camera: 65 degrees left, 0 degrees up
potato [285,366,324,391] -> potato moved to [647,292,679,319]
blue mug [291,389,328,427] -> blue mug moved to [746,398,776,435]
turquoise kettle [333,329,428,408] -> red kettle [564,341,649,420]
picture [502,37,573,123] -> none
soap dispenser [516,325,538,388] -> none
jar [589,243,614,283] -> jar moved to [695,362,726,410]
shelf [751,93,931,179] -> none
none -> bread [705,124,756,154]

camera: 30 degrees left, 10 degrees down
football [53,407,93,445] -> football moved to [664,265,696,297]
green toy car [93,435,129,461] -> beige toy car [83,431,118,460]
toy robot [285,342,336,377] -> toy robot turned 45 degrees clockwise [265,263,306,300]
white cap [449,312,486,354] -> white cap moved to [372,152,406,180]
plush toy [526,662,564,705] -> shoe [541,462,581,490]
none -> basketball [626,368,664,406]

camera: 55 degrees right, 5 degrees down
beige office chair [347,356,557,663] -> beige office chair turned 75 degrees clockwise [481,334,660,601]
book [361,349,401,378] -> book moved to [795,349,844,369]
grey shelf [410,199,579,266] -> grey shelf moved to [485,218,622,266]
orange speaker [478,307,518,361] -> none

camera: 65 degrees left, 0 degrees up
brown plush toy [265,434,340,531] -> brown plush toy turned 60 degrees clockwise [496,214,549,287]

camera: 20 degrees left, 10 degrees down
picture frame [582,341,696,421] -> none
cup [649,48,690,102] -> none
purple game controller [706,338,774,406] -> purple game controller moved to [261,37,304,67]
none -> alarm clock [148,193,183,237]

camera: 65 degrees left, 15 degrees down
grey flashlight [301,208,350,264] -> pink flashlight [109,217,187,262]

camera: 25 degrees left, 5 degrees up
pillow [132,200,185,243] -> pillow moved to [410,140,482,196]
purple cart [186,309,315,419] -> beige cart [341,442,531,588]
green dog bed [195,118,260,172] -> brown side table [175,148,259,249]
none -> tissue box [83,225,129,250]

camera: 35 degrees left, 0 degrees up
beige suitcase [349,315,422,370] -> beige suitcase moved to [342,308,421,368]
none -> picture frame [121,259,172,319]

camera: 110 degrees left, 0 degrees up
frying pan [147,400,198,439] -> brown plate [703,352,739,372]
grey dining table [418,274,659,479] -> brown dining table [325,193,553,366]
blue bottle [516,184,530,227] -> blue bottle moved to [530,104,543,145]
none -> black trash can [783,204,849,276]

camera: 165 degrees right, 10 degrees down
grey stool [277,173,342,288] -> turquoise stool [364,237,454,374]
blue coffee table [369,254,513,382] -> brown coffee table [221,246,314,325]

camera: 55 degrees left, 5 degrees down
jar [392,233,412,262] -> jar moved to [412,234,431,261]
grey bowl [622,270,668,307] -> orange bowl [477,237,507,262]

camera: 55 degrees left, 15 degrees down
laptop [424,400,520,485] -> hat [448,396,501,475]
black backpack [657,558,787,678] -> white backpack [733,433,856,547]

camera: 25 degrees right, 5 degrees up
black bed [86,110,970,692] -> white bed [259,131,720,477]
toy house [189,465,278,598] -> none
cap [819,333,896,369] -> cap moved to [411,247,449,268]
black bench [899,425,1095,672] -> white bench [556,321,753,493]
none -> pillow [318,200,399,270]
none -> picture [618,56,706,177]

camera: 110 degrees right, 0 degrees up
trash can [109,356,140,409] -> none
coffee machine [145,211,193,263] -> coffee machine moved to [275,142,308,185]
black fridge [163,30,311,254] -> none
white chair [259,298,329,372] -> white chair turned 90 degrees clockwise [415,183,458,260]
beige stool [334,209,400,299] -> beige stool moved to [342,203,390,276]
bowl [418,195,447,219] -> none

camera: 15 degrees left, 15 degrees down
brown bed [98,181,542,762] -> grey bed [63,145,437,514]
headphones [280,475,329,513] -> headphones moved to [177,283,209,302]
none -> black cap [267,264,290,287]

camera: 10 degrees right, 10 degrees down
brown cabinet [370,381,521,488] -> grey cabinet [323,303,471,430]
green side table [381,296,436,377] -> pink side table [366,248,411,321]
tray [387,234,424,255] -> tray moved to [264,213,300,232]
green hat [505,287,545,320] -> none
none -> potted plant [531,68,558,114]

━━━━━━━━━━━━━━━━━━━━━━━━━━━━━━

Task goal
Print exactly the lines above from the one with "toy robot [285,342,336,377]" to the one with "camera: 25 degrees left, 5 degrees up", including both.

Answer box
toy robot [285,342,336,377] -> toy robot turned 45 degrees clockwise [265,263,306,300]
white cap [449,312,486,354] -> white cap moved to [372,152,406,180]
plush toy [526,662,564,705] -> shoe [541,462,581,490]
none -> basketball [626,368,664,406]

camera: 55 degrees right, 5 degrees down
beige office chair [347,356,557,663] -> beige office chair turned 75 degrees clockwise [481,334,660,601]
book [361,349,401,378] -> book moved to [795,349,844,369]
grey shelf [410,199,579,266] -> grey shelf moved to [485,218,622,266]
orange speaker [478,307,518,361] -> none

camera: 65 degrees left, 0 degrees up
brown plush toy [265,434,340,531] -> brown plush toy turned 60 degrees clockwise [496,214,549,287]

camera: 20 degrees left, 10 degrees down
picture frame [582,341,696,421] -> none
cup [649,48,690,102] -> none
purple game controller [706,338,774,406] -> purple game controller moved to [261,37,304,67]
none -> alarm clock [148,193,183,237]

camera: 65 degrees left, 15 degrees down
grey flashlight [301,208,350,264] -> pink flashlight [109,217,187,262]

camera: 25 degrees left, 5 degrees up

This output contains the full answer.